Nothing but the lines from the one containing "left eye: (223, 325)" through the one containing "right back paw: (428, 488)", both included, should be given again, each exactly as written below.

● **Recorded data**
↓

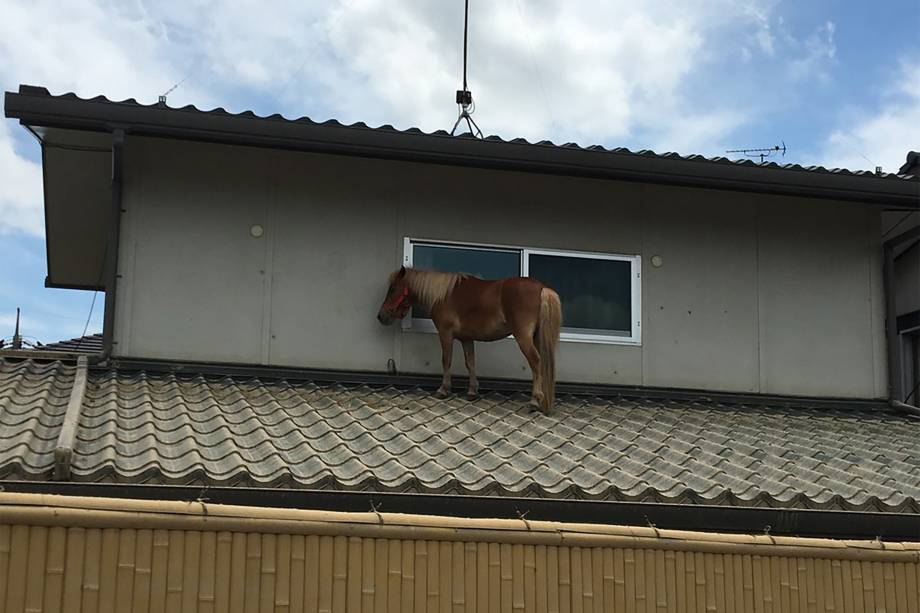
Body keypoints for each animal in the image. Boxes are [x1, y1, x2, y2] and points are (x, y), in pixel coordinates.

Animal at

↑
↓

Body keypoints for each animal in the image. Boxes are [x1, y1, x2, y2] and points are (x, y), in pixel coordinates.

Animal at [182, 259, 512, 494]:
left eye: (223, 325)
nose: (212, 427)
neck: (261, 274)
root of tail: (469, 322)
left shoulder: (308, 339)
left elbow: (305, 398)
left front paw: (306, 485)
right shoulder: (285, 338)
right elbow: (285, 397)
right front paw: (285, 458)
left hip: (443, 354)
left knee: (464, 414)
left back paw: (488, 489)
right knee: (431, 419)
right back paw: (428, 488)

↑

● **Response to this exercise**
left eye: (223, 325)
nose: (212, 427)
neck: (261, 274)
root of tail: (469, 322)
left shoulder: (308, 339)
left elbow: (305, 398)
left front paw: (306, 485)
right shoulder: (285, 338)
right elbow: (285, 397)
right front paw: (285, 458)
left hip: (443, 354)
left knee: (464, 414)
left back paw: (488, 489)
right knee: (431, 419)
right back paw: (428, 488)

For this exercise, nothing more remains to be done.